Let the charges be placed on the x-axis, centered at the origin. The charge $+q$ is at $x=l/2$ and $-q$ is at $x=-l/2$. The dipole moment is $p=ql$.

For point A on the axial line at $(r, 0)$: The distances from A to $+q$ and $-q$ are $r_+ = r - l/2$ and $r_- = r + l/2$, respectively. The net electric field at A is the superposition of the fields from each charge:

$$E_A = E_+ - E_- = kq\left( \frac{1}{(r-l/2)^2} - \frac{1}{(r+l/2)^2} \right)$$ $$E_A = kq \frac{(r+l/2)^2 - (r-l/2)^2}{(r^2 - l^2/4)^2} = kq \frac{2rl}{(r^2 - l^2/4)^2}$$

For $r \gg l$, we can neglect the $l^2/4$ term compared to $r^2$ in the denominator.

=== WORK REQUIRED ===
Rewrite the passage on the dipole field, starting with "For point A" and going on through "in the denominator.", with "vector sum" in place of "superposition".

=== SUPPLIED MATERIAL ===
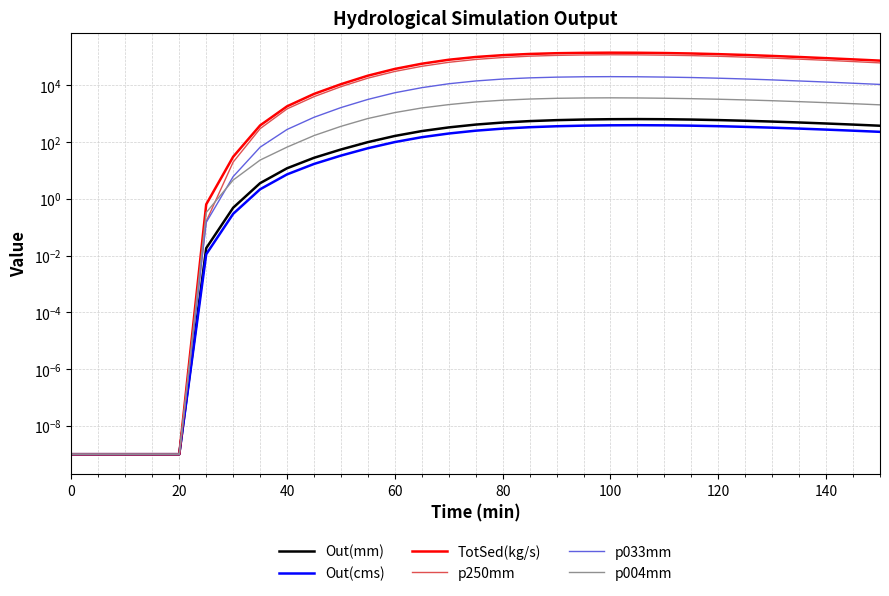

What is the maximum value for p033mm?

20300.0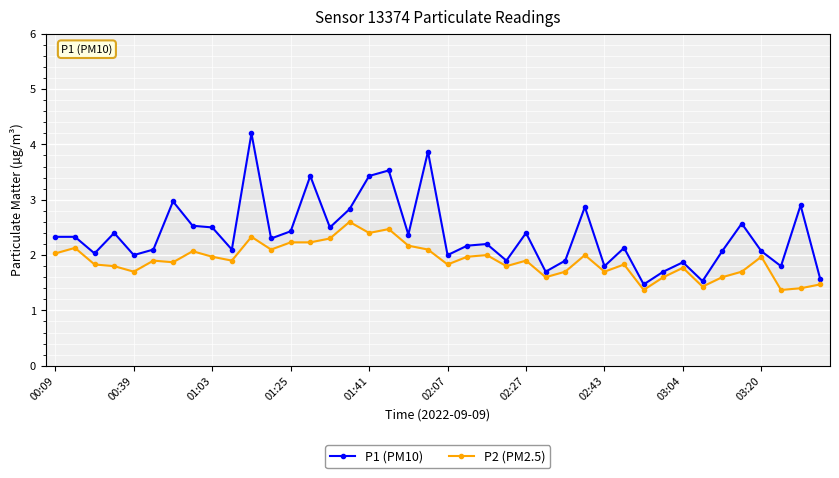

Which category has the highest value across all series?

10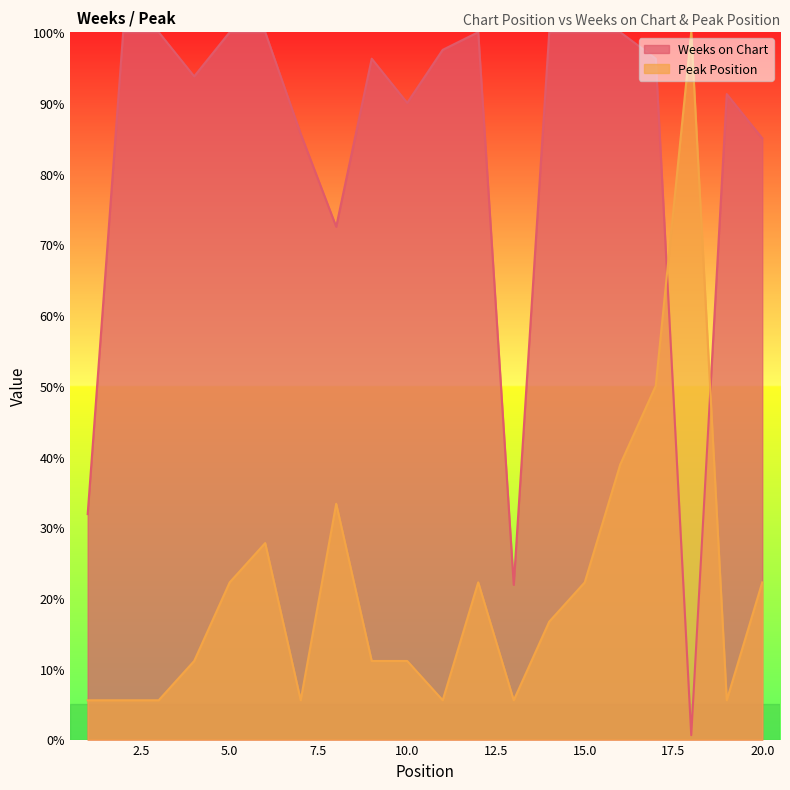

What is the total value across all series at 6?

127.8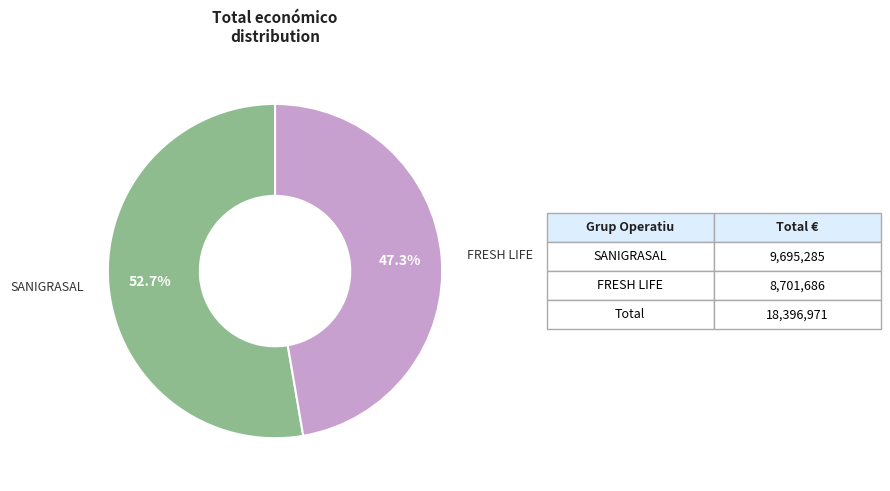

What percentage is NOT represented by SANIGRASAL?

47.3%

=== RESPONSE AREA ===
For point A on the axial line at $(r, 0)$: The distances from A to $+q$ and $-q$ are $r_+ = r - l/2$ and $r_- = r + l/2$, respectively. The net electric field at A is the vector sum of the fields from each charge:

$$E_A = E_+ - E_- = kq\left( \frac{1}{(r-l/2)^2} - \frac{1}{(r+l/2)^2} \right)$$ $$E_A = kq \frac{(r+l/2)^2 - (r-l/2)^2}{(r^2 - l^2/4)^2} = kq \frac{2rl}{(r^2 - l^2/4)^2}$$

For $r \gg l$, we can neglect the $l^2/4$ term compared to $r^2$ in the denominator.